We’ve had demanding guests and strange guests but always interesting ones. Once we had a mother and daughter from the Midwest staying in our upstairs bedroom and a father and son from New England in the downstairs bedroom. Another time a father and son from New Zealand left about half an hour before a family from Brunei arrived. The New Zealand folks were very serious, the Brunei family free spirits, they sent us cards and letters for quite a while afterward.

A wonderful visitor was the clerk of a California meeting who works at an art museum and wanted to see the Vermeer show at the National Gallery of Art a few years ago. She mastered the bus and subway system immediately. Snow, ice and flood descended that week but did nothing to dampen her enthusiasm. Then there was the a family from Alaska who had been planning their trip east for a year, with all three children picking out what they wanted most to see. It was fun to hear their daily adventures and to get to know each child individually.

As a user of the Traveling Directory, I’ve had my share of adventures, too. A favorite memory is the time I needed to do some interviews in southern California for a book I was researching. Looking through the Traveling Directory, I was delighted to see that there was one family listed in the beach town where I would be going. When I called, a male voice said that they had no plans for the evening in question and to come ahead. What he didn’t tell me was that that day happened to be his 40th birthday. And what he didn’t know was that his family and meeting did have plans-a surprise party. Walking up to the house, whose blazing lights had been visible a block away, I peeked in the window and saw people-lots of people- along with balloons and crepe paper streamers. “Uh-oh. Nobody said they were having a party,” I thought as I knocked. To the woman who answered the door, I stammered that I was a Quaker from Maryland who had called about spending the night. “Oh, we’re all Quakers, too-c’mon in.”

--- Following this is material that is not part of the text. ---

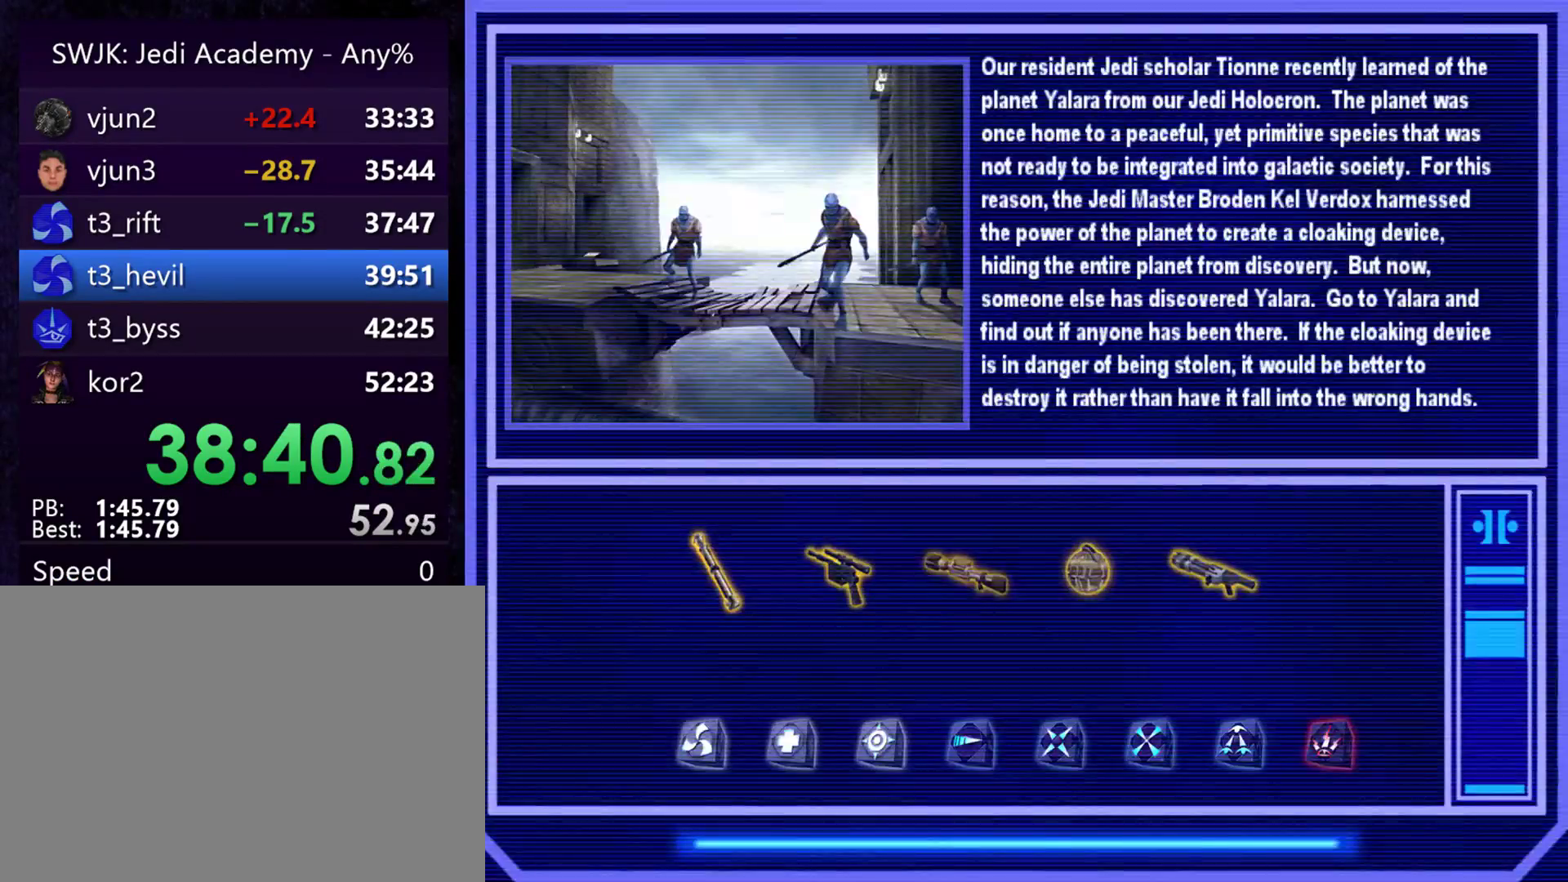
{"keys": [], "mouse": [], "events": []}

Finally, there was visitor we had who wrote describing herself as a “middle-aged woman from New Zealand who had never been to the United States” but was coming to a conference in Canada and wanted to do some research at an organization in Bethesda (where we live) on the way there. She arrived on a warm May night, emerging from the airport limousine asking cheerily, “And would you be expecting someone from New Zealand?” As she thanked the limousine driver, I noticed that she seemed to be thanking an old friend-and that, I would discover, was the way she acted with everyone she met-making friends immediately.

Before we had entered the house that first evening, I got a preview of her contagious amazement. First, the squirrels-she had read about them and even seen them on television, but to actually watch them just a few feet away, wow! Every day she had wonderful adventures, and because she was riding the neighborhood bus into downtown Bethesda each day, she soon was regaling me with all the neighborhood news. I came very close to asking her to please return annually to keep my own sense of wonder alive.